Monday, December 29, 2008

Menus for the Week

Monday- Turkey Meatloaf with a zesty Salsa, Turnip Greens, Shells & Cheese, Rolls w/ Butter

Tue- Grilled Cheese/ Soup

Wed- going to Richmond, will probably stop to get something there

Thu- Fried Chicken, Seasoned Rice, Cole Slaw

Fri- Parmesan Chicken Bundles , Deviled Eggs, Green Beans

Sunday, December 28, 2008

Making Food Coloring Free Gelatin (Jell-o)

I know that ALL the Jello brand flavors have food coloring in them... no-brainer...
My 6 yo son is on a artificial food coloring free diet- so one of his fav treats WAS out... till I remembered Knox Gelatin. (yes, I know what Knox is made from, eww)

It is Color & flavor free... we used Grape Juice to color & flavor it in one shot. It was perfect... I am proud of myself for this & will make more in the future with other flavored-juices.

Monday, December 22, 2008

Menu Plan Monday

M- Chili with Scoopable Fritos & Sour Cream
Tue- Zuppa Toscana from the Olive Garden
Wed- sloppy joes
Thu- stuffed peppers with rice
Fri- garlic chicken, potato cheese casserole

Saturday, December 20, 2008

A Simple Favorite

Simple Favorite at our home:

Bacon Fried with mushrooms

My son insisted this was worth a pic & a post!

Monday, December 15, 2008

Menu Plan Monday

Menus for the week:

Monday- Fried Chicken, Corn Pudding, Turnip Greens, Stuffing

Tuesday- Turkey Dinner with Bible Study Group

Wednesday- Shepherd's Pie, Rolls

Thursday- something easy, don't know what yet

Friday- Teen Night at our home will consist of much finger foods/make-your-own pizzas, too!

Thursday, December 11, 2008

Watermelon Seeds

Ever seen WATERMELON SEEDS? Neither had I... got them at a discount grocery store... they are foreign... Jumbo sized even! Who knew? They taste like pumpkin seeds with a lot more 'shell'!!

Available data:

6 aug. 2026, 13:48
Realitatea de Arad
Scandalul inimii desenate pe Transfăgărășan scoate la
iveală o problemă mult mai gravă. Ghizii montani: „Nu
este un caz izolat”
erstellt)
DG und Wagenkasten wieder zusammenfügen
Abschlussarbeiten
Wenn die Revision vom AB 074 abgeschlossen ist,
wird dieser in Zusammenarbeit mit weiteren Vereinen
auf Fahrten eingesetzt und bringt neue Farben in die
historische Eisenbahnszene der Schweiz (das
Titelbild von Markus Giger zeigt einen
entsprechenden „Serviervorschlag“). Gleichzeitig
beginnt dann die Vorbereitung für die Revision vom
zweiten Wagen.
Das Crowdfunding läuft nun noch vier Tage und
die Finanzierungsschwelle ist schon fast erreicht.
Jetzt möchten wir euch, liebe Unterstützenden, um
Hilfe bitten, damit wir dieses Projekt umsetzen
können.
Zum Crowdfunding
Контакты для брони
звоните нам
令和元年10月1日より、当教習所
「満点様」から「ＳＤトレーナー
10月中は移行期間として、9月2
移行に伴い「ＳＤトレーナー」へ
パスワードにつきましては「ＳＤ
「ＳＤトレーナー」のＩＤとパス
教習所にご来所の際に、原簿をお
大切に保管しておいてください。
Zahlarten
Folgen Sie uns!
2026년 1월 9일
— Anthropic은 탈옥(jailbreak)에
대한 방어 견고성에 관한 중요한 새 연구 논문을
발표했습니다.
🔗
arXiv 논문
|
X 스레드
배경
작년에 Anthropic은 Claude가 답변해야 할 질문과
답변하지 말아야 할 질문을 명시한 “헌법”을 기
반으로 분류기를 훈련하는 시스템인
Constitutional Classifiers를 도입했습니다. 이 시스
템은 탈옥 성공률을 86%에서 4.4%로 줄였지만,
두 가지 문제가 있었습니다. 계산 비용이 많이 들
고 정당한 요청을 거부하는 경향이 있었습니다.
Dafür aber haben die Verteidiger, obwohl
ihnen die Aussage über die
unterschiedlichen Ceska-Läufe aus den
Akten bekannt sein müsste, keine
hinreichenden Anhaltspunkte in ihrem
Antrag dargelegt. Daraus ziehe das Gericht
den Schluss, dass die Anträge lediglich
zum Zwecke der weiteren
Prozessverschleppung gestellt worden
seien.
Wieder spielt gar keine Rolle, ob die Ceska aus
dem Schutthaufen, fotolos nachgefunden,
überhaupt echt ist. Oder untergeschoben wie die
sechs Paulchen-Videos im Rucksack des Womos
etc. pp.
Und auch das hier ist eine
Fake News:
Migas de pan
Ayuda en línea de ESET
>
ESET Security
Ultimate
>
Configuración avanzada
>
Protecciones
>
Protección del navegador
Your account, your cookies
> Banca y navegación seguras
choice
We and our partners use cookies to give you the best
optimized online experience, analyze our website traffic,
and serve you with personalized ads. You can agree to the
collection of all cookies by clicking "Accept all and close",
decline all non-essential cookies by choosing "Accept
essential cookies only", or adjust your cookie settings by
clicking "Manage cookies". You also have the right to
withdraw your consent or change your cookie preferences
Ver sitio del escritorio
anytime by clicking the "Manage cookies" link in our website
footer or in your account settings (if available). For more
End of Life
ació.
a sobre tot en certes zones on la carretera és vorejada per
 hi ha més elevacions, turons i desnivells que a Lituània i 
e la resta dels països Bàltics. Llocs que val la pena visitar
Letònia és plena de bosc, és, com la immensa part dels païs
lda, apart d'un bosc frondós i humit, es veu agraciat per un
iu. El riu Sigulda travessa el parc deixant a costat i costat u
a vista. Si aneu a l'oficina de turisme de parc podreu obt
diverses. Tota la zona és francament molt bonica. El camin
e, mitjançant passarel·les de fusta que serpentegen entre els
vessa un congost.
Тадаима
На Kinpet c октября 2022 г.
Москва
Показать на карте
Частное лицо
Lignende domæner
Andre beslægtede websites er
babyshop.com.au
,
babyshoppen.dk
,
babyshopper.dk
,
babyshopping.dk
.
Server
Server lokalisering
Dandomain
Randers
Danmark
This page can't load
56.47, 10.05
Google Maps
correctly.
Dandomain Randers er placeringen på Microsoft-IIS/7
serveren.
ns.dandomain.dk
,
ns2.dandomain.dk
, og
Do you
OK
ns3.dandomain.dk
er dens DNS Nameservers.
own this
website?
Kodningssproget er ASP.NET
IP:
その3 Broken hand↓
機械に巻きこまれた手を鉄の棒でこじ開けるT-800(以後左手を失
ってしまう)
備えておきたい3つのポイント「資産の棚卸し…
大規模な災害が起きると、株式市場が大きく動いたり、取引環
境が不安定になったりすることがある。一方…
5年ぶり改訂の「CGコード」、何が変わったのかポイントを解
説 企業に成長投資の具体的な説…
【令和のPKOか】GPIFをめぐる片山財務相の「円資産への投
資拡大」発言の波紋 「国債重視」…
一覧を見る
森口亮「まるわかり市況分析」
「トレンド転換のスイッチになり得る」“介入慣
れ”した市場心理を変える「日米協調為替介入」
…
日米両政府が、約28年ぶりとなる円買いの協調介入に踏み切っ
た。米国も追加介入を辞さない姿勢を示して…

Questions to answer:
1 > In the food blog, what did the writer use to color and flavor the Knox gelatin?
2 > From the food blog, copy the passage from "Fri- Parmesan Chicken" to "with other flavored-juices.".
3 > Render this sentence from the food blog in Spanish: "My son insisted this was worth a pic & a post!"

Exercise solutions:
1 > Grape juice.

2 >
Fri- Parmesan Chicken Bundles , Deviled Eggs, Green Beans

Sunday, December 28, 2008

Making Food Coloring Free Gelatin (Jell-o)

I know that ALL the Jello brand flavors have food coloring in them... no-brainer...
My 6 yo son is on a artificial food coloring free diet- so one of his fav treats WAS out... till I remembered Knox Gelatin. (yes, I know what Knox is made from, eww)

It is Color & flavor free... we used Grape Juice to color & flavor it in one shot. It was perfect... I am proud of myself for this & will make more in the future with other flavored-juices.

3 > ¡Mi hijo insistió en que esto merecía una foto y una publicación!